▶ EXCERPT TO READ:
# ESG vs VSG



## socalocmatt (Dec 22, 2010)

I've had an Ashton VSG but not the ESG. Is there a large difference between the two? If so, what are your thoughts/opinions? Is the ESG worth the price?


----------



## SammySticks (Jan 31, 2011)

You know, I've had plenty of VSG but I've never had an ESG I don't think. I'll smoke one today and see.


----------



## Mahoney86 (Jan 18, 2011)

Had quite a few VSGs and I love them, everytime I am down at Holts I always ask about the ESG and even their sales people push me away from the ESG and say go with VSG. Holts is Ashton's shop and for them to turn me away must have some merit. Though I still would like to try one and see for myself


----------



## ckay (May 10, 2010)

The ESGs I've smoked were never worth the coin. Good smoke, just not worth the coin.


----------



## smelvis (Sep 7, 2009)

Speaking of Holts when Justin and I were there on our road herf last summer I picked up a couple ESG's and we didn't notice they were moldy on the foot (bad) until we were in another state.

I waited till I got home and placed and order told em about the sticks said no worries and he made more than up for them no mailing back shit at all.

I love Holts! and the ESG


----------



## Mahoney86 (Jan 18, 2011)

smelvis said:


> Speaking of Holts when Justin and I were there on our road herf last summer I picked up a couple ESG's and we didn't notice they were moldy on the foot (bad) until we were in another state.
> 
> I waited till I got home and placed and order told em about the sticks said no worries and he made more than up for them no mailing back shit at all.

▶ SUPPLIED MATERIAL:
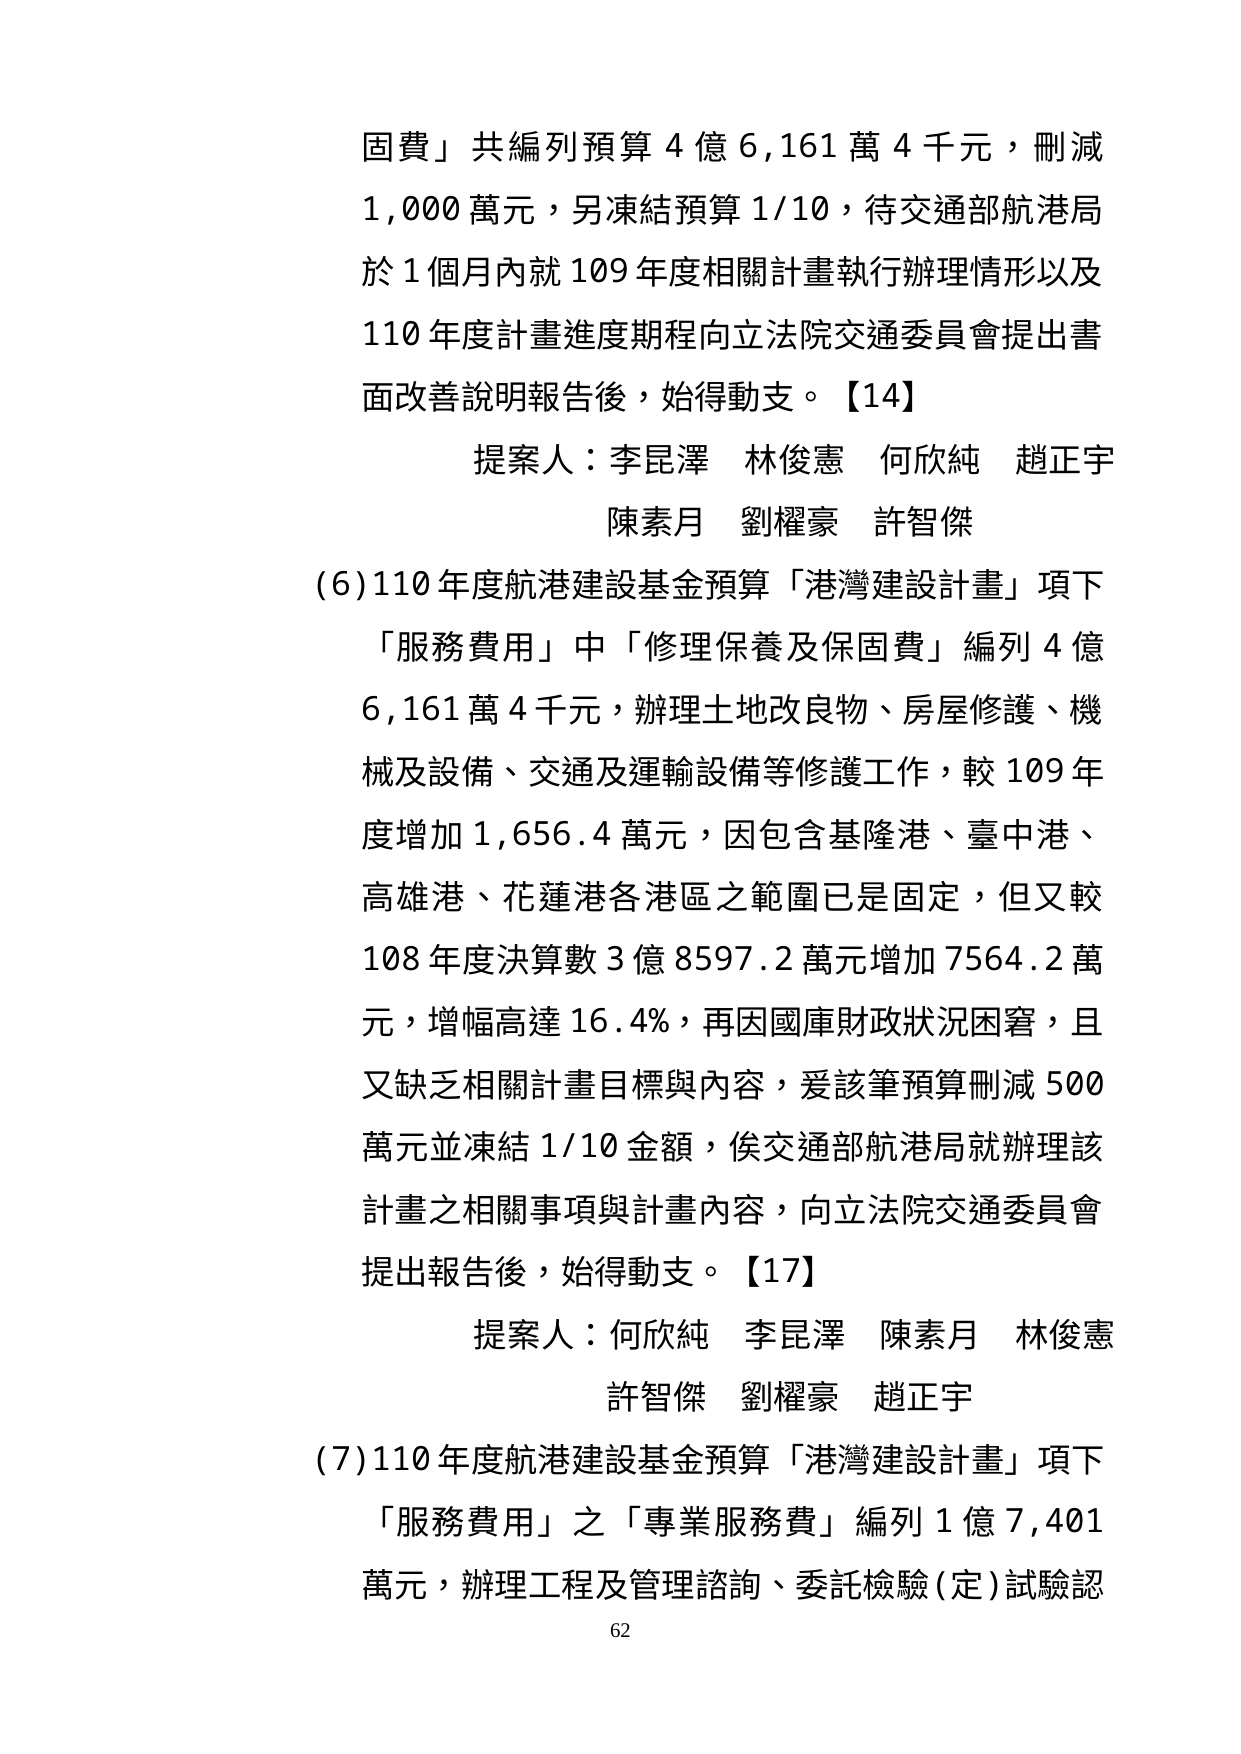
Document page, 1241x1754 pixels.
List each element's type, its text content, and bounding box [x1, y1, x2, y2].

▶ CHALLENGE 1: Copy word for word the part of the ESG vs VSG thread starting with "# ESG vs VSG" and going on through "worth the price?".
▶ CHALLENGE 2: Put this sentence from the ESG vs VSG thread into Spanish: "The ESGs I've smoked were never worth the coin."
The data comes from a separate source, not from this thread.

▶ FULL RESPONSE 1:
# ESG vs VSG



## socalocmatt (Dec 22, 2010)

I've had an Ashton VSG but not the ESG. Is there a large difference between the two? If so, what are your thoughts/opinions? Is the ESG worth the price?

▶ FULL RESPONSE 2: Los ESG que he fumado nunca valieron el dinero.